Since we are working with the http://example.org/ns/books/ namespace, we define it
(with a bk
prefix). This means that we will now prefix the references to
"objects" (datatypes, elements, attributes, ...) belonging to this namespace with
bk:
. Again, we could have chosen any prefix to identify this namespace or
even have made it our default namespaces (note that the XPath expressions used in
xs:unique
, xs:key
and xs:keyref
do not use a
default namespace, though).
The targetNamespace
attribute lets you define, independently of the namespace
declarations, which namespace is described in this schema. If you need to reference
objects
belonging to this namespace, which is usually the case except when using a pure "Russian
doll" design, you need to provide a namespace declaration in addition to the
targetNamespace
.
The final two attributes (elementFormDefault
and
attributeFormDefault
) are a facility provided by W3C XML Schema to control,
within a single schema, whether attributes and elements are considered by default
to be
qualified (in a namespace). This differentiation between qualified and unqualified
can be
indicated by specifying the default values, as above, but also when defining the elements
and attributes, by adding a form
attribute of value qualified
or
unqualified
.
It is important to note that only local elements and attributes can be specified as unqualified. All globally defined elements and attributes must always be qualified.
Importing definitions from external namespaces
W3C XML Schema, not unlike XSLT and XPath, uses namespace prefixes within the value of some attributes to identify the namespace of data types, elements, attributes, atc. For instance, we've used this feature all along our examples to identify the W3C XML Schema predefined datatypes. This mechanism can be extended to import definitions from any other namespace and so reuse them in our schemas.

***

**What the task asks**
Please copy the passage of the XML Schema namespace text that starts with the words "It is important" and finishes with "always be qualified.".

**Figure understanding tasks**
***

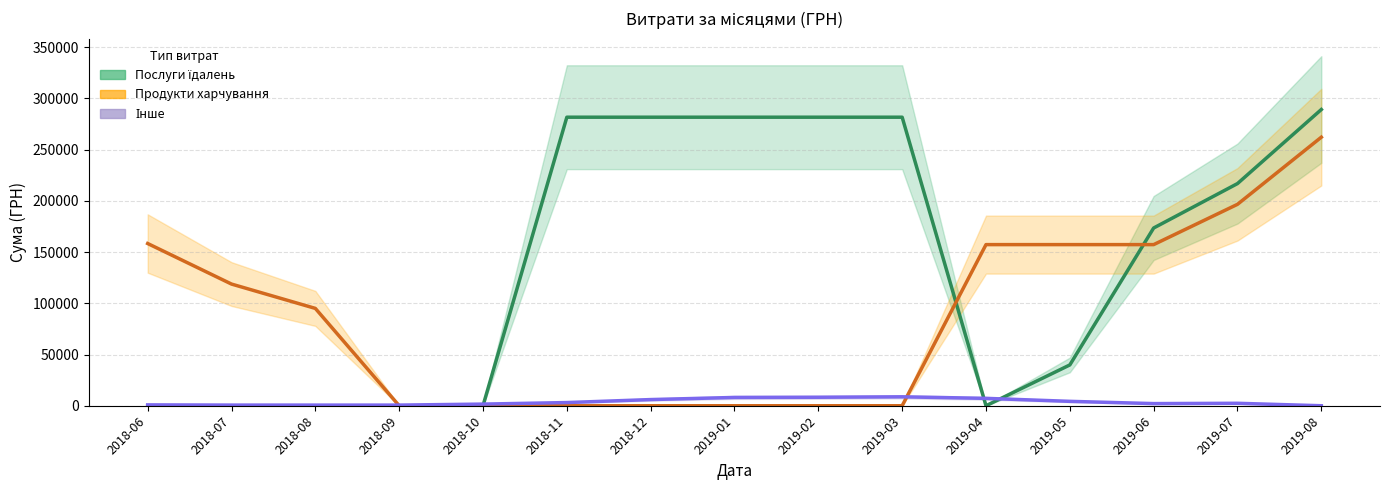

At which category is the sum across all series the highest?

2019-08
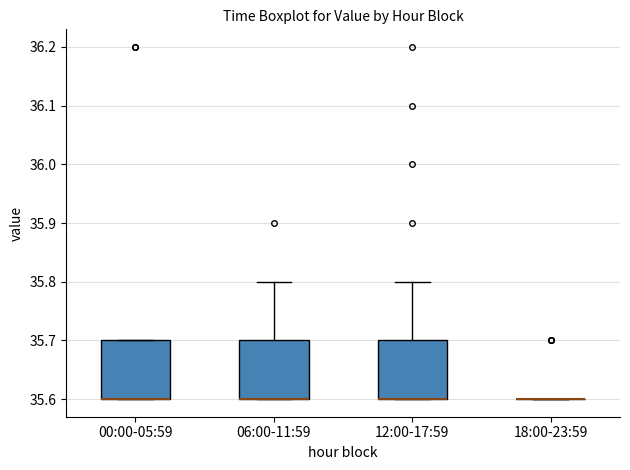

Reading left to right, transcribe this box plot: for each box, give where its median line is, the range the box spans, and where its two whiskers end, as read against the y-axis. The values are not printed on the chart, so give them approximately, as read against the axis.

00:00-05:59: median 35.6 (drawn on the box's lower edge), box 35.6 to 35.7, whiskers 35.6 to 35.7
06:00-11:59: median 35.6 (drawn on the box's lower edge), box 35.6 to 35.7, whiskers 35.6 to 35.8
12:00-17:59: median 35.6 (drawn on the box's lower edge), box 35.6 to 35.7, whiskers 35.6 to 35.8
18:00-23:59: box collapsed to a line at 35.6, whiskers 35.6 to 35.6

***

**Solution for this problem**
It is important to note that only local elements and attributes can be specified as unqualified. All globally defined elements and attributes must always be qualified.